-- Source records follows --

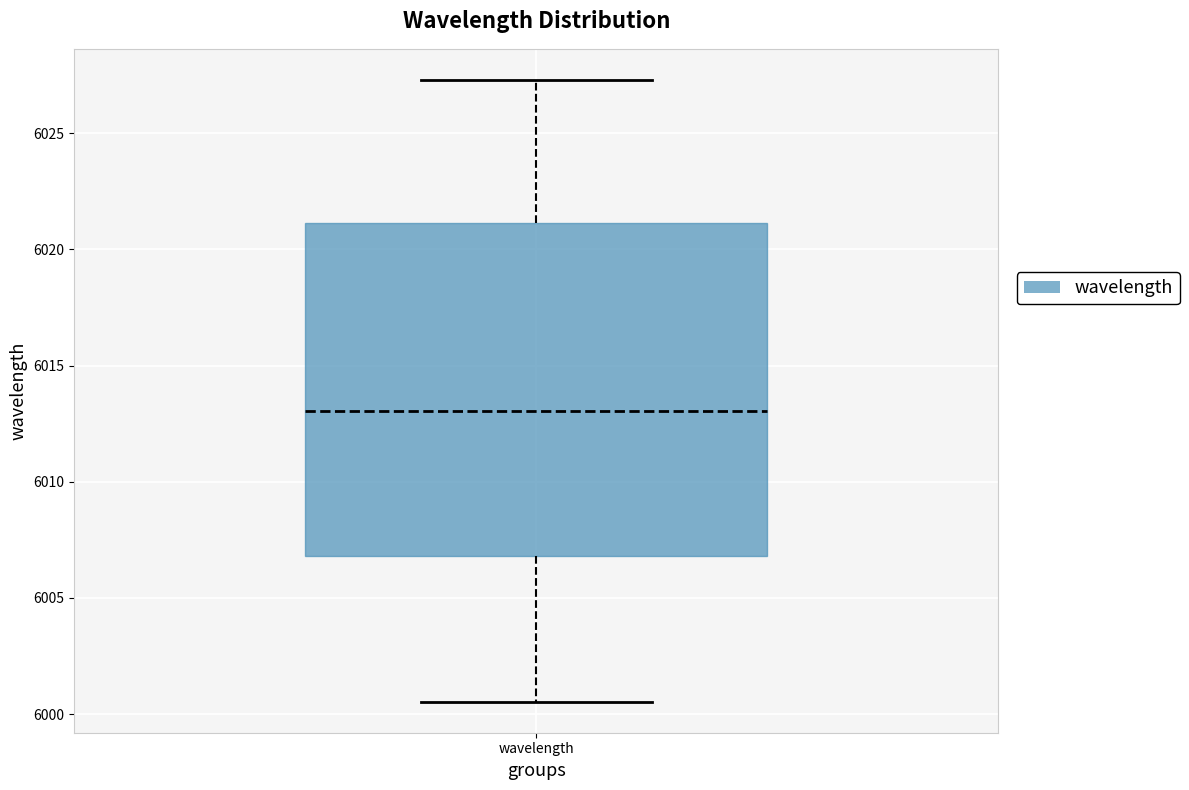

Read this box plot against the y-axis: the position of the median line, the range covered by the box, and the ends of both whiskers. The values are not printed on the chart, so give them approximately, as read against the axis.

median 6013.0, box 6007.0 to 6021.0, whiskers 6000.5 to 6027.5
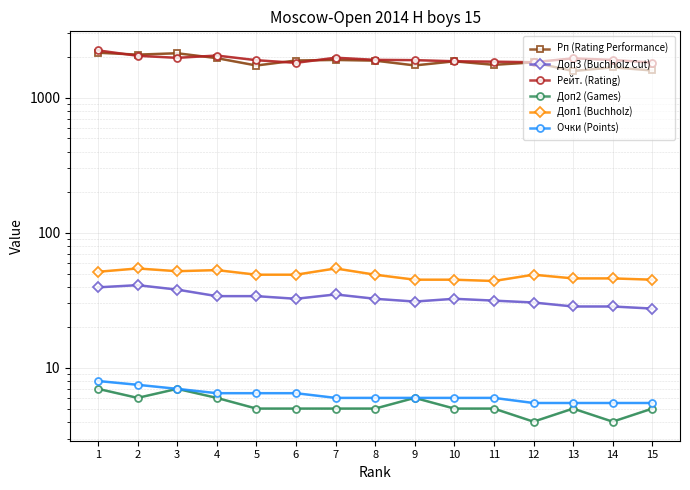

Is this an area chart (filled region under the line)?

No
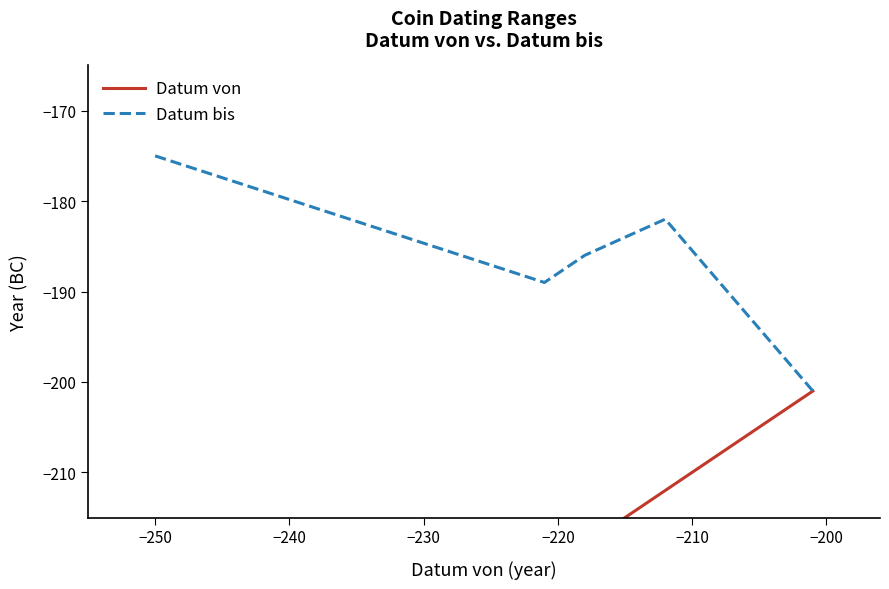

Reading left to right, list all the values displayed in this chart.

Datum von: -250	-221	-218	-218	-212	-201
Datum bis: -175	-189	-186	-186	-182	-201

-- Source records concluded --

> The task:
Reproduce all of the material above word for word, leaving out the pictures.

> Answer to this task:
Read this box plot against the y-axis: the position of the median line, the range covered by the box, and the ends of both whiskers. The values are not printed on the chart, so give them approximately, as read against the axis.

median 6013.0, box 6007.0 to 6021.0, whiskers 6000.5 to 6027.5

Is this an area chart (filled region under the line)?

No

Reading left to right, list all the values displayed in this chart.

Datum von: -250	-221	-218	-218	-212	-201
Datum bis: -175	-189	-186	-186	-182	-201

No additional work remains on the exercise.